A spokesperson for the Port Authority of New York and New Jersey, which runs the airport, said the agency does not yet have a plan for another airline to begin using the terminal.
“Our focus is maintaining operational continuity at the airport while supporting passengers during this transition,” spokesperson Halimah Elmariah wrote in an email. “We have deployed additional staff on site at Terminal A to provide information, and we are coordinating closely with our airline partners to manage operations and minimize disruption.”
When the Marine Air Terminal opened in 1940, it was designed for passengers on Pan American Airways “clipper” planes, which landed and took off on the Bowery Bay.
Back then, a flight to Europe took 26 hours with stops either in Bermuda or Nova Scotia, according to the Pan Am Museum’s chair, Linda Freire, who worked for the airline until it was acquired by Delta Airlines in 1991.
“The bloodstream of international aviation will flow through the marine terminal at LaGuardia Airport,” the New York Times wrote the day the building opened to the public.
The opening came during World War II, which prompted the terminal to impose security checks on travelers, a novelty at the time.
“The outgoing traveler first will have his baggage searched for cameras, weapons or contraband at a counter on the right, enlarged fivefold to meet the exigencies of wartime,” the Times wrote.
Then-President Franklin Delano Roosevelt, who attended the opening, called the terminal’s construction “a matter of national importance.”
The building includes a 237-foot-wide mural created by the painter James Brooks that was financed by Roosevelt’s Works Progress Administration. The mural was painted over in the 1950s, but restored in the 1980s. It’s been preserved since, along with the building’s Art Deco design. The terminal’s rotunda is now filled with memorabilia honoring the history of American aviation.
Delta Airlines took over the shuttle flights running out of the terminal when the company acquired Pan Am in 1991. Delta continued to use the gates until 2017, when its operations moved to other terminals as the company helped finance the massive reconstruction of LaGuardia Airport.
The terminal’s petite size meant its security lines were far shorter than those at the rest of LaGuardia Airport.
Spirit Airlines began operating out of the Marine Air Terminal in 2022.
The company went under after failed efforts at restructuring, and noted that rising energy costs tied to the Iran war contributed to its downfall.
“Unfortunately, despite the Company’s efforts, the recent material increase in oil prices and other pressures on the business have significantly impacted Spirit’s financial outlook,” the company wrote in a statement.
President Donald Trump made a last-ditch effort to buy the airline, but did not secure a deal to save the company before it went kaput.
One of Spirit’s yellow-wrapped planes was visible on the tarmac from the terminal’s entrance on Tuesday.
The fiasco comes as the Port Authority plans a billion-dollar renovation to the parts of the terminal’s concourse that were constructed in the 1980s.
“We plan to move forward with preserving the landmarked Marine Air Terminal while dramatically upgrading the attached non-landmarked 1980s-era concourse and boarding area,” wrote Elmariah, the Port Authority spokesperson.
Bob Singleton, the executive director of the Greater Astoria Historical Society, said the terminal was a symbol of modernity.
“ This was the spirit of the 20th century really coming into fruition,” he said. “ This was a statement that this was a new world, a new time, a new epic.
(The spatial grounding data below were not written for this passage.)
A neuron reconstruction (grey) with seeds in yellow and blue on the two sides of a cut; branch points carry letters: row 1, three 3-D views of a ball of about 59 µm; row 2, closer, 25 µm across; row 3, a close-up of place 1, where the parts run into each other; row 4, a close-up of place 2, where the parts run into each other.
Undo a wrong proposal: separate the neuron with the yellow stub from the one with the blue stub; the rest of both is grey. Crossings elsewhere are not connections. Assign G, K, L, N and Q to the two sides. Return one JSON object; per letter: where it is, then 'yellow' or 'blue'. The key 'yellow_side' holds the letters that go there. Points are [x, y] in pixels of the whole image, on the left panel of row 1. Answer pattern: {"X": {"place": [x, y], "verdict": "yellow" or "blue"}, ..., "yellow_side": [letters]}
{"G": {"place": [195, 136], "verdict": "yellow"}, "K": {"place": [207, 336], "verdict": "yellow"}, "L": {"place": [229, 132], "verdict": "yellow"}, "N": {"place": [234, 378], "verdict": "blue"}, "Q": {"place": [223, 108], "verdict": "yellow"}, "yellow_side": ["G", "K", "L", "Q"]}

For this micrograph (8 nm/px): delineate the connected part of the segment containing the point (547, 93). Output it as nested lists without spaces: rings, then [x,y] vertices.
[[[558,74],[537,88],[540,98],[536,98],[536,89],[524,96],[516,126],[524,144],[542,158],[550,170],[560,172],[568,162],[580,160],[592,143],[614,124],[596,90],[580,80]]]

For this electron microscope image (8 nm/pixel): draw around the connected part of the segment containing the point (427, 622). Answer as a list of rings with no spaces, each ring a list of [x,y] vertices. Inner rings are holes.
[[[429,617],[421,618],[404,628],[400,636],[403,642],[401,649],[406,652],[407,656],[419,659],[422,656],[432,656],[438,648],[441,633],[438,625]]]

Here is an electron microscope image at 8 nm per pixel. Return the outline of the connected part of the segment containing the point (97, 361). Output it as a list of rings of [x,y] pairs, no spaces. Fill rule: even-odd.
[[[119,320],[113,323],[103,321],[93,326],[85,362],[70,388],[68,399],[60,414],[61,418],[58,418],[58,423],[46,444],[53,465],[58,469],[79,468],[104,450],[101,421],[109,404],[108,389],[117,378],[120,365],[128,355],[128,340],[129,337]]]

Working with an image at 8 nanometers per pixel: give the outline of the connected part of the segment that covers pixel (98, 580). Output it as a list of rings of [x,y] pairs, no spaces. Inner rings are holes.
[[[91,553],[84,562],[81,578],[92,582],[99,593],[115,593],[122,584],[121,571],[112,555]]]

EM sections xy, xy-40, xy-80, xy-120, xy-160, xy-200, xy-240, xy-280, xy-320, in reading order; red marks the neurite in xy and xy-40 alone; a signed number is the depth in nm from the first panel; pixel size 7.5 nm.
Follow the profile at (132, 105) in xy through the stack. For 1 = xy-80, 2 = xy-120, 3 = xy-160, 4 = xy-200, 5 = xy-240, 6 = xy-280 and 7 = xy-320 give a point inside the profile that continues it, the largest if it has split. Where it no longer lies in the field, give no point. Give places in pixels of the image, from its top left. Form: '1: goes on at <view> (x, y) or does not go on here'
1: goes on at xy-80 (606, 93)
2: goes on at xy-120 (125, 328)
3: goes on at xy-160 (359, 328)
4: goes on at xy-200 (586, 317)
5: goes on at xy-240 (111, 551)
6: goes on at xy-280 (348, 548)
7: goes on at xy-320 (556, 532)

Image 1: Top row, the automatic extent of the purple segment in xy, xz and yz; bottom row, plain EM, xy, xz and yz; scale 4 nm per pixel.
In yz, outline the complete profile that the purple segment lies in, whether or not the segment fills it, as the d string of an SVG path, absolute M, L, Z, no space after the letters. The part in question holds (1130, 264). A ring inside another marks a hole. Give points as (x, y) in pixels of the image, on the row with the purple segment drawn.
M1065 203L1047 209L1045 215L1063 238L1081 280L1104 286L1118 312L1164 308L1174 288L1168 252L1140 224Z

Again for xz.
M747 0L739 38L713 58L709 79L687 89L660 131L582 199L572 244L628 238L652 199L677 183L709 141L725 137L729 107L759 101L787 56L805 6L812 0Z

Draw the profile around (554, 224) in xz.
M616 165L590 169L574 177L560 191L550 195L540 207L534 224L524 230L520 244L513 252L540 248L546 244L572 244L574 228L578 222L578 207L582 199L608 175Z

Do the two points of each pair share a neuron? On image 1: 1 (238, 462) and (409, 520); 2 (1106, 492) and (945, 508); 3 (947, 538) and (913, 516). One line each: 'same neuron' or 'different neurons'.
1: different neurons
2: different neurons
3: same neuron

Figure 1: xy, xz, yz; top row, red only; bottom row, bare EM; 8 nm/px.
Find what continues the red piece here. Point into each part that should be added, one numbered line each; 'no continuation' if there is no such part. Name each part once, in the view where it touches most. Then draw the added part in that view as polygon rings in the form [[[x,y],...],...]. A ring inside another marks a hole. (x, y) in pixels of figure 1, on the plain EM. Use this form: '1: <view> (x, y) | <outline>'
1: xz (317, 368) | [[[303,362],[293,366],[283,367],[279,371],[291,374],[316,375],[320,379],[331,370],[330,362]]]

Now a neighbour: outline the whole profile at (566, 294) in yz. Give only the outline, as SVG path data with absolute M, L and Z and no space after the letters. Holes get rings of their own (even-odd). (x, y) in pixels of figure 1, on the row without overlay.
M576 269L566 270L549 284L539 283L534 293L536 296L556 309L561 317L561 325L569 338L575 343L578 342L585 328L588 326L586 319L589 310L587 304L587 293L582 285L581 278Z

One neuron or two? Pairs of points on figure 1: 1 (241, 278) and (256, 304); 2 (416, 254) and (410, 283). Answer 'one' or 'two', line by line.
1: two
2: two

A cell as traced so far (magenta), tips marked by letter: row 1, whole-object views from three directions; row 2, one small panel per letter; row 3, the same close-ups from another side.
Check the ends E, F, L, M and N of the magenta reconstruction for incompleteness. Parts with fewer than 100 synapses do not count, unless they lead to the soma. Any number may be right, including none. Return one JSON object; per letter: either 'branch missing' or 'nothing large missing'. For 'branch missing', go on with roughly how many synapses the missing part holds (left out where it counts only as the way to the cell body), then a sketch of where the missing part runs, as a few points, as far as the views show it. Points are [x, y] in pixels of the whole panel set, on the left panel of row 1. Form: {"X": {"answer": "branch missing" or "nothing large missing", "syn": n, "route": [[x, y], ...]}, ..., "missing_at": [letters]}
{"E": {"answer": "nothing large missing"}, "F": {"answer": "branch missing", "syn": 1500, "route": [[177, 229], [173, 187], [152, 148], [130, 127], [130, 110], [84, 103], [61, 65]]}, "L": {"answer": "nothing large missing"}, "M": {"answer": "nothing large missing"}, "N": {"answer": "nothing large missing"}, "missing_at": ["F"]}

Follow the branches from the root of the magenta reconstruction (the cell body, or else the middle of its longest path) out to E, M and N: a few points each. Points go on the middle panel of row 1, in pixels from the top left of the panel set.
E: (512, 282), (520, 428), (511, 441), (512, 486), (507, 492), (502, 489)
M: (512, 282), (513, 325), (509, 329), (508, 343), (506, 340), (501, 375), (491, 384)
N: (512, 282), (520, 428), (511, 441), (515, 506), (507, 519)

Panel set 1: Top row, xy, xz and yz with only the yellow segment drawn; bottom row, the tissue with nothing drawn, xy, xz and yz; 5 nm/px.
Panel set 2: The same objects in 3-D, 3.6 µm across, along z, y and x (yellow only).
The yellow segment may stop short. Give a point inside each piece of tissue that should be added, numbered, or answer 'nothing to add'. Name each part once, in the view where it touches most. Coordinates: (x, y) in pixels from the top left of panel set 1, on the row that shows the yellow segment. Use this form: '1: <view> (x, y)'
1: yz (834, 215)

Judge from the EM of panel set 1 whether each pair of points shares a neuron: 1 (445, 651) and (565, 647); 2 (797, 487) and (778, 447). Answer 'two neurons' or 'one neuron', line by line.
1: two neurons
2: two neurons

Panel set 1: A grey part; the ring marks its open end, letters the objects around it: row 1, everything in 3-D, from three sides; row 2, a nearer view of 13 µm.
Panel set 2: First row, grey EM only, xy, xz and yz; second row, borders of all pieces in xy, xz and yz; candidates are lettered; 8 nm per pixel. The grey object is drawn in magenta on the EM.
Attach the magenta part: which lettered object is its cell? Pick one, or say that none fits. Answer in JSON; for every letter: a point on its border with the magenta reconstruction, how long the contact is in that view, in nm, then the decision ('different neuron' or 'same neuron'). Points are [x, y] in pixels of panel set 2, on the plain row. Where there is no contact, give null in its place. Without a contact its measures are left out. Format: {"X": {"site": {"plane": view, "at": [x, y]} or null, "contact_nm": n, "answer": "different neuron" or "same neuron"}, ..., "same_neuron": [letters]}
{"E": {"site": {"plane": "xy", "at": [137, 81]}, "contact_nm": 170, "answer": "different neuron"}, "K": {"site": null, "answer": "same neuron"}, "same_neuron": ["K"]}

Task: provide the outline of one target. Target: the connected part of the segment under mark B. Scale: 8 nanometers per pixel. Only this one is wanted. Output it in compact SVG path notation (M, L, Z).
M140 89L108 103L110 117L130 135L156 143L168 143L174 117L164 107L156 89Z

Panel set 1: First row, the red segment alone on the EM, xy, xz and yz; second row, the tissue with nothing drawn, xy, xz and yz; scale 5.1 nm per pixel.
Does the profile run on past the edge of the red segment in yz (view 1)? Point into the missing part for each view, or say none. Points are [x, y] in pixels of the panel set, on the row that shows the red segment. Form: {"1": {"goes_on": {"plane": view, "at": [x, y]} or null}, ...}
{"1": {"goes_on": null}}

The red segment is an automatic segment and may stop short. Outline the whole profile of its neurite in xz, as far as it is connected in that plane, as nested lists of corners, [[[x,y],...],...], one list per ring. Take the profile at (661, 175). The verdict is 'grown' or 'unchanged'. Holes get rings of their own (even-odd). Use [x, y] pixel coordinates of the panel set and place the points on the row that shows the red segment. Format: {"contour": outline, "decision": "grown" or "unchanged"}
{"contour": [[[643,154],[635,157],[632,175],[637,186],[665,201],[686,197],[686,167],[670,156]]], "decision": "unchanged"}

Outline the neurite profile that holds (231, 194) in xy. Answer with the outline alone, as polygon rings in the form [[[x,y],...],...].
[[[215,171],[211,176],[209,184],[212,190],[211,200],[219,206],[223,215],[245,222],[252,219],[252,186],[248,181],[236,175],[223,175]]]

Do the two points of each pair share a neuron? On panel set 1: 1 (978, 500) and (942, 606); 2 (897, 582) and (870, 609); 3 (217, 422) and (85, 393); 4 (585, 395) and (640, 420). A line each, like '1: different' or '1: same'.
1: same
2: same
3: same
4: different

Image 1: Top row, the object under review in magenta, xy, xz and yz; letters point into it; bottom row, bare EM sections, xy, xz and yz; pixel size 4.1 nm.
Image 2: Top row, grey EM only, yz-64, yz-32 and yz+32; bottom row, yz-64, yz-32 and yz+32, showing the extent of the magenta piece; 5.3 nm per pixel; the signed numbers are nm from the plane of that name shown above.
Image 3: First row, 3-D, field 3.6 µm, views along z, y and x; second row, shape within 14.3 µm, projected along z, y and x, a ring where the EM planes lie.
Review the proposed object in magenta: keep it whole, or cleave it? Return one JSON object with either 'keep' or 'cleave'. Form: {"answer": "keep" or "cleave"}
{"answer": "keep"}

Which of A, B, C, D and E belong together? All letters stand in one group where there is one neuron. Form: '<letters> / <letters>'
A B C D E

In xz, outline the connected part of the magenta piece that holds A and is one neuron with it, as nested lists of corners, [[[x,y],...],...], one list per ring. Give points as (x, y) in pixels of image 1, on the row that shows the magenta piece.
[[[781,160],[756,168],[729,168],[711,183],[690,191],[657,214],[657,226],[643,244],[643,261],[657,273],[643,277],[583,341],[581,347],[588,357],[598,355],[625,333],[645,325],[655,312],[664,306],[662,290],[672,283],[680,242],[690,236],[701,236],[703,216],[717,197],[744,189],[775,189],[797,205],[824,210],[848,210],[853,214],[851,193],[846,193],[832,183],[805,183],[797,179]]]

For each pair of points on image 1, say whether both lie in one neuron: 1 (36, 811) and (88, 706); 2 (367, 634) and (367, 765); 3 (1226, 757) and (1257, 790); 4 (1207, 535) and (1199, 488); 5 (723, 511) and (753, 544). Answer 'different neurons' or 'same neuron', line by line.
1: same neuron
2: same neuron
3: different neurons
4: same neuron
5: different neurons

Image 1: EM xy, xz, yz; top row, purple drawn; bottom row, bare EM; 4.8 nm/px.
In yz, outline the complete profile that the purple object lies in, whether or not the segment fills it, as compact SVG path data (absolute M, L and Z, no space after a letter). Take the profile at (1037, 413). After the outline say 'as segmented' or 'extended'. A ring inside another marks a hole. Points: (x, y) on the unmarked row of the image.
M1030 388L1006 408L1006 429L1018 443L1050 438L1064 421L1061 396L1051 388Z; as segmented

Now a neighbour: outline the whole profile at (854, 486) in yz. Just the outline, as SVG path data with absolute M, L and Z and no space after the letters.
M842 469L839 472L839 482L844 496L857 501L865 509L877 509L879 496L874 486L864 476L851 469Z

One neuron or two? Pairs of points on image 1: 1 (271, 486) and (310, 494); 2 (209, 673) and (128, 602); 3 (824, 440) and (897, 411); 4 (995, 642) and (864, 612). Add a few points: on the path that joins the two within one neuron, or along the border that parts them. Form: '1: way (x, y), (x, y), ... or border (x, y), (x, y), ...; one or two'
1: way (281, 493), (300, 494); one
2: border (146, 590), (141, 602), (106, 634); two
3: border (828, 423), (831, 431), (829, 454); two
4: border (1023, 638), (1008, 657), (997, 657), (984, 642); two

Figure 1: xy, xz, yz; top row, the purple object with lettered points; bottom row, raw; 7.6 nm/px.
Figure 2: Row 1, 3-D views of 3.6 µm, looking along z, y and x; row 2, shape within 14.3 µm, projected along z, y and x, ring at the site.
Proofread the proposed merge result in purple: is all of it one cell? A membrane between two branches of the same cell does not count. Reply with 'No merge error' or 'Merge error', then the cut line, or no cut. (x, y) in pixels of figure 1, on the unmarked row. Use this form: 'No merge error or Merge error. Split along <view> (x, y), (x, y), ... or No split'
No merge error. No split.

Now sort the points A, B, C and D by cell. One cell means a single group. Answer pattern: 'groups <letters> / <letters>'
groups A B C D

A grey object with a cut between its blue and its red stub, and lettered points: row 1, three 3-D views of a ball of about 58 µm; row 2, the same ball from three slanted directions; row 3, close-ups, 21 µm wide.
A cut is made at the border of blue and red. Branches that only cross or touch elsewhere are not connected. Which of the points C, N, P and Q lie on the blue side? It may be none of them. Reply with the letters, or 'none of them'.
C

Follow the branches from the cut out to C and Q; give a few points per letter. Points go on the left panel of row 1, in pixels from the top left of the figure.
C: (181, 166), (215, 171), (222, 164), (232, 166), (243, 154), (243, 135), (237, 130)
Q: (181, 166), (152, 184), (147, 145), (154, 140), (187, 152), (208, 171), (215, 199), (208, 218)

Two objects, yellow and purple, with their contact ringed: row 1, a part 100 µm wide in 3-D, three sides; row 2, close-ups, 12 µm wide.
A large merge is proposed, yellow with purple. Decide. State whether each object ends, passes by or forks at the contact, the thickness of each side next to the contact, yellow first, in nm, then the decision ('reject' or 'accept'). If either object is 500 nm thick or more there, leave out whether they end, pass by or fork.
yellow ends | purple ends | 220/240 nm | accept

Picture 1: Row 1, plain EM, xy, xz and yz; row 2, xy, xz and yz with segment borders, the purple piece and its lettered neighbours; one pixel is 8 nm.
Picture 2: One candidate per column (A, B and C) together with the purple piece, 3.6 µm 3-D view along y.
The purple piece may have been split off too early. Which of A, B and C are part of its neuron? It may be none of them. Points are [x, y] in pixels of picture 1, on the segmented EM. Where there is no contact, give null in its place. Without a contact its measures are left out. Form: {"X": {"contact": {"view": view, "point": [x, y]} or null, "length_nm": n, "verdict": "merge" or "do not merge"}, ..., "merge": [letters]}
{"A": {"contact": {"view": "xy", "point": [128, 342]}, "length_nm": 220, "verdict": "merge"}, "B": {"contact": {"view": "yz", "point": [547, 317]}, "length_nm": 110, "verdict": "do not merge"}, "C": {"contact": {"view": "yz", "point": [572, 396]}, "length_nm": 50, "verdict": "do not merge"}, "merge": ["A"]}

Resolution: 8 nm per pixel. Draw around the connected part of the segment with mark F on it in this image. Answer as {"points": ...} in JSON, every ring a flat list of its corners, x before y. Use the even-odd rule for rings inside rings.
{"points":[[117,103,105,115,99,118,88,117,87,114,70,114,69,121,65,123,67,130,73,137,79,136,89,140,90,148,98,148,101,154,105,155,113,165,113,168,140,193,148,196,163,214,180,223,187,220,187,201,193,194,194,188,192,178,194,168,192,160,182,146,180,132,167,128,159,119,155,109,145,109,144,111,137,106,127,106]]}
Things that used to be in people’s dreams were now available.”
Singleton takes solace that the Port Authority will preserve the James Brooks WPA mural and rotunda at the Marine Air Terminal entrance.
“ This terminal is so important, not only for what it did for the past, but what it could possibly do for the future,” he said.
Correction: A previous version of this story misstated Pan American Airways’ name.